Avec la fermeture de l’hôtel Le Moderne et du restaurant L’eau vive, Espalion perd un pan de son patrimoine mais aussi neuf emplois.
Dimanche dernier, l’hôtel Moderne et le restaurant L’Eau vive ont fermé leurs portes, comme chaque début novembre. Mais à l’inverse des autres années, il n’y aura pas de réouverture en décembre.
Cette année 2013 met un terme à cette maison, véritable institution appartenant au patrimoine d’Espalion et qui aurait fêté ses deux cents ans d’existence en 2024. Victime de la concurrence outrancière d’une hôtellerie rapportée, de la crise économique mais aussi des directives draconiennes pour mettre le bâtiment aux normes européennes, la sauvegarde d’un établissement qui n’a bénéficié d’aucun soutien en dehors de celui de la famille Raulhac s’investissant financièrement et affectivement sans compter.
Aujourd’hui disparaît l’un des plus beaux fleurons espalionnais et aveyronnais mais aussi neuf emplois!
Aurait-il pu être sauvé?
Peut-être avec d’autres orientations: projet immobilier reprenant cet hôtel de 75 chambres grâce aux possibilités d’une vaste construction et de ces espaces. Et le restaurant L’Eau vive à la renommée bien assise aurait lui aussi pu continuer.
C’est en 1824 que la famille Mirabel ouvrait une auberge à l’angle de la route d’Estaing. Au début du XXe siècle, à la suite du mariage d’une des filles, naissait l’hôtel-restaurant Berthier.
Dans les années 1930, une série de travaux (sur des dessins de Numa Ayrinhac, le célèbre peintre-architecte-artiste franco-argentin) transformait l’établissement dans sa forme actuelle côté boulevard de Guizard. Le 5 novembre 1960, Auguste Raulhac et son épouse succédaient à leur ami Jean Berthier qui, en accueillant des peintres de renom, avait contribué à doter Espalion «de cité des peintres».
Aux cuisines, après des études hôtelières à Thonon-les-Bains, s’installaient leurs deux fils, André et Roger. Puis André revenait à Paris à la direction de l’établissement de Montmartre La Reine blanche et Roger, qui avait épousé l’Espalionnaise Raymonde Roux en 1961, prenait en charge l’hôtel Moderne. En 1994, un an après son père, Roger décédait, son fils Jérôme (études à Toulouse où son référent était l’ami de la famille, l’ancien international treiziste Vincent Cantoni) prenait le relais en cuisine et Raymonde continuait à se charger de l’accueil.
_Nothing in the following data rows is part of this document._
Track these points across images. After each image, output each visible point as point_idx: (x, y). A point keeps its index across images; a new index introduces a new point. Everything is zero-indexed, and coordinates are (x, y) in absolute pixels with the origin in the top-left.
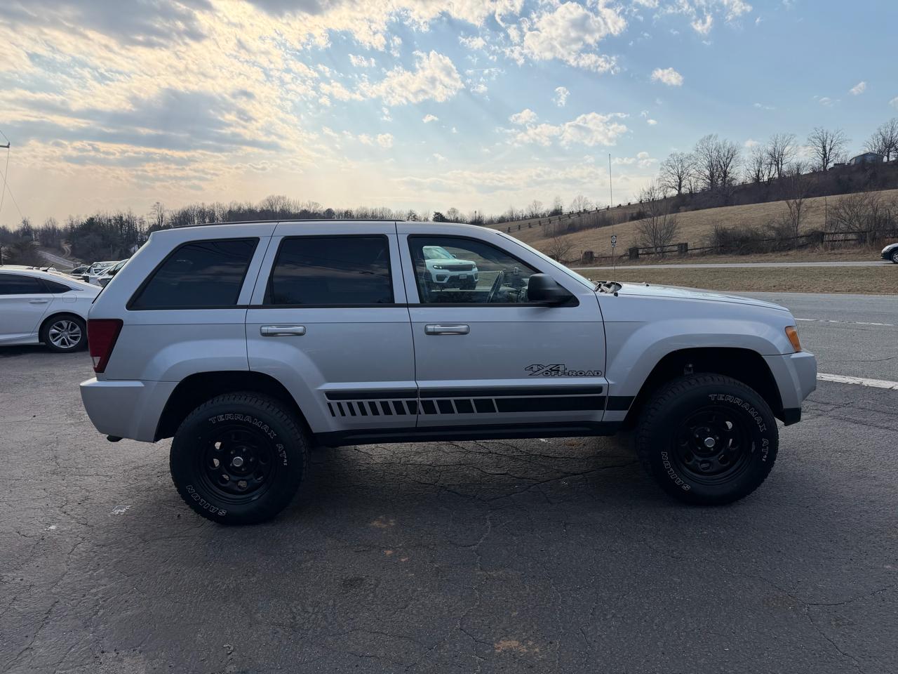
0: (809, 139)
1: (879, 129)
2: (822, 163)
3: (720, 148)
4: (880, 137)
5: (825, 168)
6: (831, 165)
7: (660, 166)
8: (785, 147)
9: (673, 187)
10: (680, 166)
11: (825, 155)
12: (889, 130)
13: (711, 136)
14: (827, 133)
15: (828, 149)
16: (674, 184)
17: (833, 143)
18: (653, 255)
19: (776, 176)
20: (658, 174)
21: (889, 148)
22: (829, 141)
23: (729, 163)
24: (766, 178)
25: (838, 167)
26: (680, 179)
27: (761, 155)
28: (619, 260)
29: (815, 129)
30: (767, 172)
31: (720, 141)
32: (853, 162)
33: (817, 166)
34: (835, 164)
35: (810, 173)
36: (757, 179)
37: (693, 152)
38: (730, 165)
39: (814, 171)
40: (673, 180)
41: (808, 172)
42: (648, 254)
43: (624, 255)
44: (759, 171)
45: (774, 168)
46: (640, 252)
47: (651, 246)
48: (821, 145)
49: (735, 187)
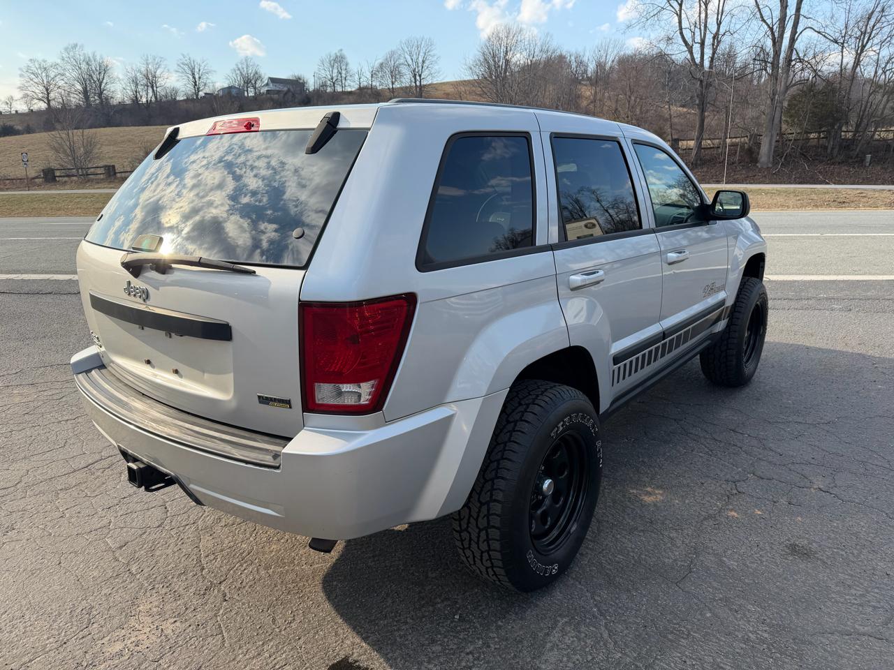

Aujourd’hui, presque jour pour jour, après 63 ans dans le giron de la famille Raulhac, Raymonde et Jérôme n’ont pu que fermer l’établissement à leur grand désarroi mais aussi de tous les Espalionnais et d’une fidèle clientèle ou ceux de passage, comme le temps d’un film, Simone Signoret, Jeanne Moreau…
La réputation de l’hôtel Moderne, son accueil incomparable, la cuisine recherchée du restaurant devenu L’Eau vive, titre choisi plus tard par le chef Jérôme, pescofi hors pair, s’est bâtie au fil des temps. La clientèle enchantée de l’accueil d’Auguste Raulhac et ses histoires et celui inégalable de Raymonde, de la chaleur rétro de son bar à la peinture du pont Vieux agrandie par les glaces, le charme désuet mais agréable de son salon arborant les toiles d’Ayrinhac, Désiré Lucas, Chauviac, Markowitch… ont contribué à ce renom, tout comme sa cuisine. écrevisses à l’américaine, délices de Mathilde (entrée créée par Roger pour la naissance de sa fille), aujourd’hui les poissons de Jérôme et depuis toujours ces merveilleuses assiettes de multiples pâtisseries. Banquets de classes, d’anciens combattants, communions, mariages au pays, réveillons courus par les Ruthénois, emplissaient la salle de restaurant alors que juillet et août voyaient l’hôtel affichant complet où s’affairaient jusqu’à vingt employés. Puis c’était les rendez-vous annuels des CHR que les firmes en concurrence Suze-Pernod (et son fameux rallye terminé par un repas servi par le Moderne au Foiral à 1 300 convives sous un chapiteau au Foiral), Ricard, Pepsi, Perrier, venaient divertir avec des joutes sportives autour du lutteur Daniel Robin, du coureur Michel Jazy, du rugbyman Christian Carrière ou du pistard Claverie ( M. Quart Perrier du Tour de France). En début des années 1970, c’était aussi l’école hôtelière qu’avait créée Roger et qui, faute de soutien, prit fin au bout de cinq années. Toute une époque dans une ville bien différente aussi!